ML IV: Tutorial of Scikit-learn¶

Today's Agenda¶

Scikit-learn Installation
Overview of Sklearn
Data representation in Sklearn
Machine learning with Sklearn
- Linear Regresion
- Decision Tree and Random Forest
- Naive Bayes
- Other machine learning models
Model Evaluation
Reference

Scikit-learn Installation¶

Install by pip
1. pip install -U scikit-learn
http://scikit-learn.org/stable/install.html

Overview of Sklearn¶

Supervised learning
1. Linear Regression
2. Naive Bayes
3. Decision Trees
Unsupervised learning
1. Gaussian Mixture
2. Clustering
Model selection and evaluation
1. Cross-validation: evaluating estimator performance
2. Tuning the hyper-parameters of an estimator
3. Model evaluation: quantifying the quality of predictions
4. Model persistence: save, reload the model

Overview of Sklearn (cont.)¶

Dataset transformations
1. Feature extraction
2. Preprocessing data
Dataset loading utilities
1. Toy datasets
  - The 20 newsgroups text dataset
  - Iris Plants Database
2. Sample generators
3. Loading from external datasets

Sklearn User Guide

Data Preparation¶

Data format
1. X: [n_samples, n_features]
2. Y: [n_samples, n_label]

Categorical Features¶

In [2]:

data = [
    {'price': 850000, 'rooms': 4, 'neighborhood': 'Queen Anne'},
    {'price': 700000, 'rooms': 3, 'neighborhood': 'Fremont'},
    {'price': 650000, 'rooms': 3, 'neighborhood': 'Wallingford'},
    {'price': 600000, 'rooms': 2, 'neighborhood': 'Fremont'}
]

a straightforward numerical mapping:

In [3]:

{'Queen Anne': 1, 'Fremont': 2, 'Wallingford': 3};

Queen Anne < Fremont < Wallingford, or Wallingford - Queen Anne = Fremont

One-hot encoding¶

In [4]:

{'Queen Anne': [0,0,1], 'Fremont': [0,1,0], 'Wallingford': [1,0,0]};

In [5]:

from sklearn.feature_extraction import DictVectorizer
vec = DictVectorizer(sparse=False, dtype=int)
vec.fit_transform(data)

Out[5]:

array([[     0,      1,      0, 850000,      4],
       [     1,      0,      0, 700000,      3],
       [     0,      0,      1, 650000,      3],
       [     1,      0,      0, 600000,      2]], dtype=int64)

# Supplied entries
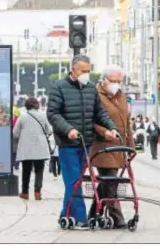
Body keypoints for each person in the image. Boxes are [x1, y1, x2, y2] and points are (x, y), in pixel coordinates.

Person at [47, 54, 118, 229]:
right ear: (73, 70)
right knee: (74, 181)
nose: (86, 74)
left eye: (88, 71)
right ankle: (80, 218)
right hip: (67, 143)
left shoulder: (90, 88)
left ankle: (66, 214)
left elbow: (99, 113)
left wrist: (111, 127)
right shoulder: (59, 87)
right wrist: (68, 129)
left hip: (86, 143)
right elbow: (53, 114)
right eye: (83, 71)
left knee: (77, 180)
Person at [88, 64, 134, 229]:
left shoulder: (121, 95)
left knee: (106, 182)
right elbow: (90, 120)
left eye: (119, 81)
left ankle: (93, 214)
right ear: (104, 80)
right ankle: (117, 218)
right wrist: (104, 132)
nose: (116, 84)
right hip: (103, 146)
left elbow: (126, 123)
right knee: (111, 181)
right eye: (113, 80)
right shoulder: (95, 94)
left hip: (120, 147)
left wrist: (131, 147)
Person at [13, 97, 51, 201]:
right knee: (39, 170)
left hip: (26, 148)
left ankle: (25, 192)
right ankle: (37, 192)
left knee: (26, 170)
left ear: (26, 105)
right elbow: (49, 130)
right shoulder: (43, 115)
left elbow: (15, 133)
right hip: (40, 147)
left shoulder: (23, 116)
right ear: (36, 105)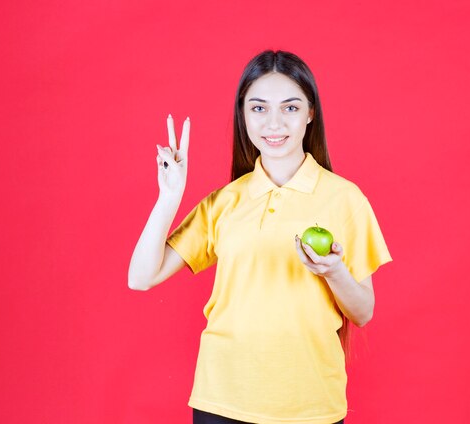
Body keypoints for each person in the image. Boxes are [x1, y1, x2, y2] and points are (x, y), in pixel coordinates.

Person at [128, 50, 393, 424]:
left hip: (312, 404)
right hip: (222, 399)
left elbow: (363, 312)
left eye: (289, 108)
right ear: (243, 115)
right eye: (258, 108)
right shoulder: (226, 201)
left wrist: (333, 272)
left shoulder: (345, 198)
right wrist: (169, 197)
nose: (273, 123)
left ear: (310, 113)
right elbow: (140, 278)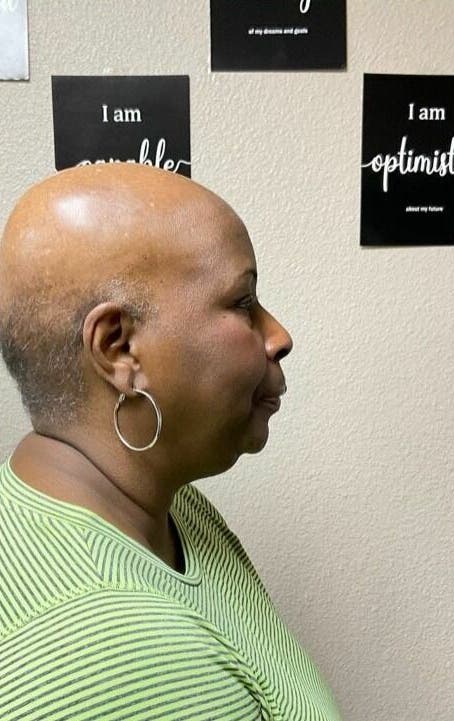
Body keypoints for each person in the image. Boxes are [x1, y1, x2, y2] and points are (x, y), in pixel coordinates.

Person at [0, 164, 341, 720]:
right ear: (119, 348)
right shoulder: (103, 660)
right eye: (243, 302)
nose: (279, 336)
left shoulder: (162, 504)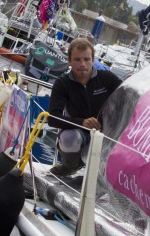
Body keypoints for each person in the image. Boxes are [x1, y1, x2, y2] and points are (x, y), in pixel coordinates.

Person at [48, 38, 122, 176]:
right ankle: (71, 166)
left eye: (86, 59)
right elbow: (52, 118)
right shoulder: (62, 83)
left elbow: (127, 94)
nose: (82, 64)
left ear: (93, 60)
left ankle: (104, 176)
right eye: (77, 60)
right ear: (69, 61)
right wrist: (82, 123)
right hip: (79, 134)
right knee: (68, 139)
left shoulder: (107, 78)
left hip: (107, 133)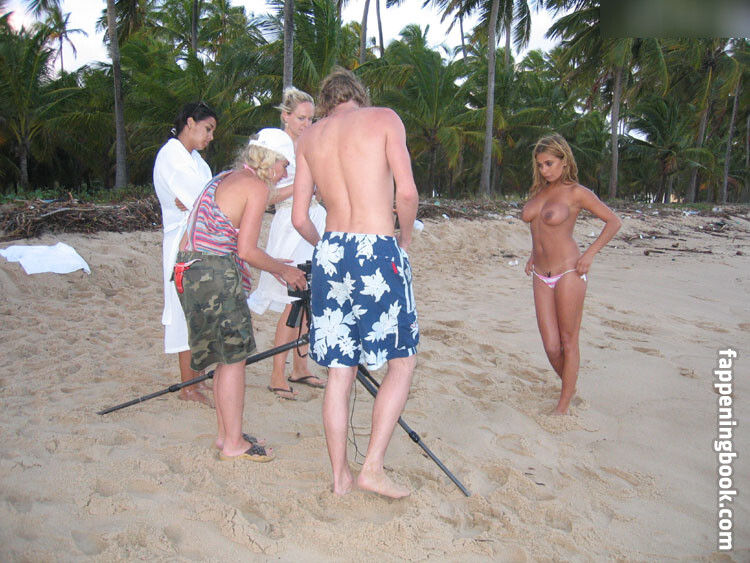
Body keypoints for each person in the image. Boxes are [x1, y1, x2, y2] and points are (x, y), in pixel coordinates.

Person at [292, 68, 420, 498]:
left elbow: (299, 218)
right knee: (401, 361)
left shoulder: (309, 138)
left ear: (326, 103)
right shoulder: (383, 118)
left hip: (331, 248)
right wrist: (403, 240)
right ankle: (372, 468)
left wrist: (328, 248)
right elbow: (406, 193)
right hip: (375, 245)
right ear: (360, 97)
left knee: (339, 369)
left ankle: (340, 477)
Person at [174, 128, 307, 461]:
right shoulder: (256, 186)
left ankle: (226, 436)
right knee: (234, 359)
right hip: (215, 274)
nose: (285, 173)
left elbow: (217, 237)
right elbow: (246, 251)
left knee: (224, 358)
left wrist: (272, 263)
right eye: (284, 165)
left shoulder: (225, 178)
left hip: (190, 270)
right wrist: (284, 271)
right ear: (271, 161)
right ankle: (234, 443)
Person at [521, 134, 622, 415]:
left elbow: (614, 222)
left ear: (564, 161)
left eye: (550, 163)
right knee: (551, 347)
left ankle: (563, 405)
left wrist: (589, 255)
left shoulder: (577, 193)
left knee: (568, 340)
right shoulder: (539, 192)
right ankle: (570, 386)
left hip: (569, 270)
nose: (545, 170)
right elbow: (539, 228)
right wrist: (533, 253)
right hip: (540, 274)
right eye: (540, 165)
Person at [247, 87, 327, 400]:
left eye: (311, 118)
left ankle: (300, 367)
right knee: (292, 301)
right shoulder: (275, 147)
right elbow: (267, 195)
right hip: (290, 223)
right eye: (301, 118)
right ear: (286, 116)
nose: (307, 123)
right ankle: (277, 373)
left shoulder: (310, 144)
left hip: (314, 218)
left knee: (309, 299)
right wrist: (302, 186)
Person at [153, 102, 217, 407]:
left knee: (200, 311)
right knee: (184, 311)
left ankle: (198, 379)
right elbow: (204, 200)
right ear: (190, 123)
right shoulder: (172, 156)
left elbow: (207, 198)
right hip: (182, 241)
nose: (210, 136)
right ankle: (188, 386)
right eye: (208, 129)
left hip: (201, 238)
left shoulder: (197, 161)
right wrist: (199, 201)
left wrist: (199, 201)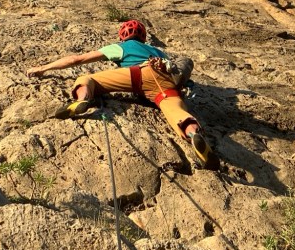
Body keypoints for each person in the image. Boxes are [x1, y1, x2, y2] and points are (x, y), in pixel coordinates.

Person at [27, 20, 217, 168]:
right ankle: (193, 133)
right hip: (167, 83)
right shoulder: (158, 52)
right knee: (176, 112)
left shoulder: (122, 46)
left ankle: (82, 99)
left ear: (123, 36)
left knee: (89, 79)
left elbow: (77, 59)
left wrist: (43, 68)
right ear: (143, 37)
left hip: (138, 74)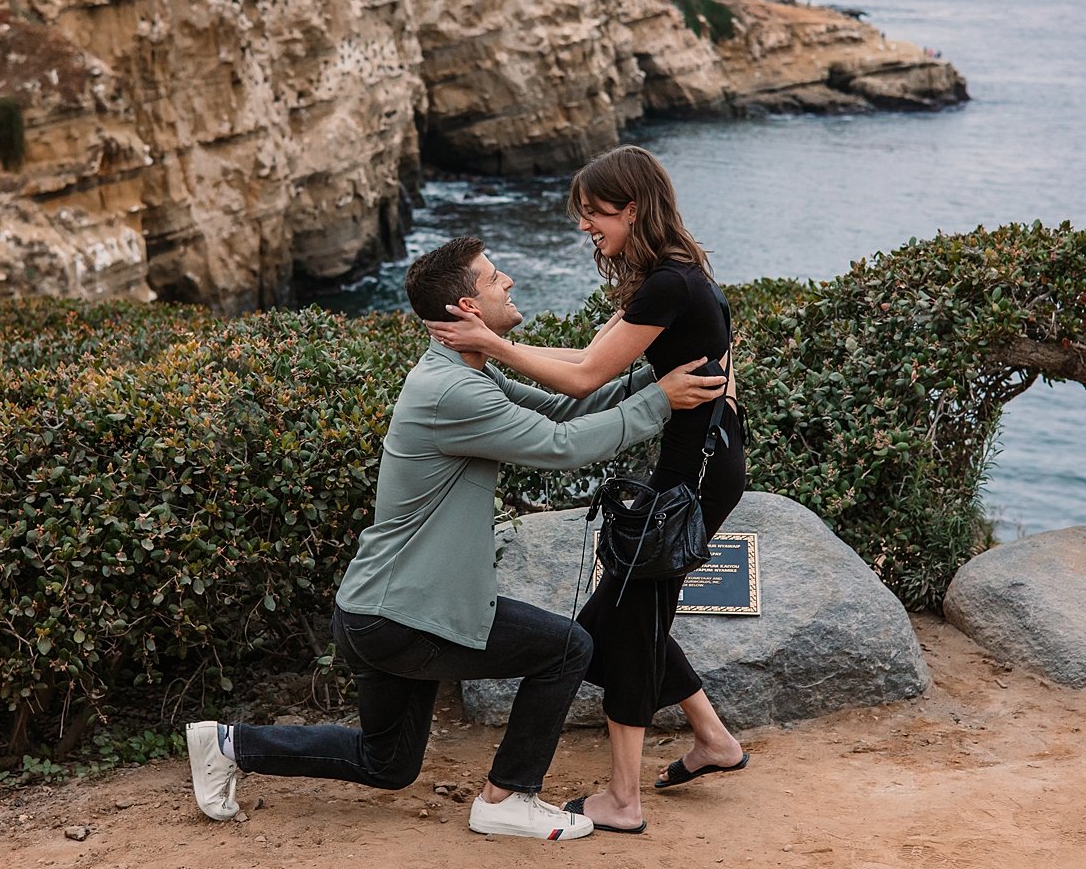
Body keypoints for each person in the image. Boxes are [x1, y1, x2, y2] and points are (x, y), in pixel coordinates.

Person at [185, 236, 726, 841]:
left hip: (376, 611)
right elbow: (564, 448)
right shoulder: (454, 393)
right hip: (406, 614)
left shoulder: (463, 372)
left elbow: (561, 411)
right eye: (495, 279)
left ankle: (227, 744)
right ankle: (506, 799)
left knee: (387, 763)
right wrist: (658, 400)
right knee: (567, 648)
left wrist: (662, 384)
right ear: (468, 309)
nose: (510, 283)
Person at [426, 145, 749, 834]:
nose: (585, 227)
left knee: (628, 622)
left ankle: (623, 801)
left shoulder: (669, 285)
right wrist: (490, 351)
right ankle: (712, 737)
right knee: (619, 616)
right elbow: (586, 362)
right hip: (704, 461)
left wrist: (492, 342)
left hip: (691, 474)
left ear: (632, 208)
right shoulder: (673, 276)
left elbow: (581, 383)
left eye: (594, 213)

# The problem
Go on with the scikit-learn tutorial, picking up right after the DictVectorizer output array. The listing is not needed for anything here.

# Answer section
To see the meaning of each column, you can inspect the feature names:

In [6]:

vec.get_feature_names()

Out[6]:

['neighborhood=Fremont',
 'neighborhood=Queen Anne',
 'neighborhood=Wallingford',
 'price',
 'rooms']

Text Features¶

In [7]:

sample = ['problem of evil',
          'evil queen',
          'horizon problem']

In [8]:

from sklearn.feature_extraction.text import CountVectorizer

vec = CountVectorizer()
X = vec.fit_transform(sample)
X

Out[8]:

<3x5 sparse matrix of type '<class 'numpy.int64'>'
	with 7 stored elements in Compressed Sparse Row format>

In [9]:

import pandas as pd
pd.DataFrame(X.toarray(), columns=vec.get_feature_names())

Out[9]:

	evil	horizon	of	problem	queen
0	1	0	1	1	0
1	1	0	0	0	1
2	0	1	0	1	0

alternative: term frequency-inverse document frequency (TF–IDF)

In [10]:

from sklearn.feature_extraction.text import TfidfVectorizer
vec = TfidfVectorizer()
X = vec.fit_transform(sample)
pd.DataFrame(X.toarray(), columns=vec.get_feature_names())

Out[10]:

	evil	horizon	of	problem	queen
0	0.517856	0.000000	0.680919	0.517856	0.000000
1	0.605349	0.000000	0.000000	0.000000	0.795961
2	0.000000	0.795961	0.000000	0.605349	0.000000

Linear Regresion with Sklearn¶

$y=ax+b$

In [12]:

rng = np.random.RandomState(1)
x = 10 * rng.rand(50)
y = 2 * x - 5 + rng.randn(50)
plt.scatter(x, y);

In [13]:

from sklearn.linear_model import LinearRegression
model = LinearRegression(fit_intercept=True)

model.fit(x[:, np.newaxis], y)

xfit = np.linspace(0, 10, 1000)
yfit = model.predict(xfit[:, np.newaxis])

plt.scatter(x, y)
plt.plot(xfit, yfit);

In [14]:

print("Model slope:    ", model.coef_[0])
print("Model intercept:", model.intercept_)

Model slope:     2.02720881036
Model intercept: -4.99857708555

Multidimensional Linear regression Model¶

$y=a_0+a_1x_1+a_2x_2+⋯$

In [15]:

rng = np.random.RandomState(1)
X = 10 * rng.rand(100, 3)
y = 0.5 + np.dot(X, [1.5, -2., 1.])

model.fit(X, y)
print(model.intercept_)
print(model.coef_)

0.5
[ 1.5 -2.   1. ]

Polynomial basis functions¶

In [16]:

from sklearn.preprocessing import PolynomialFeatures
x = np.array([2, 3, 4])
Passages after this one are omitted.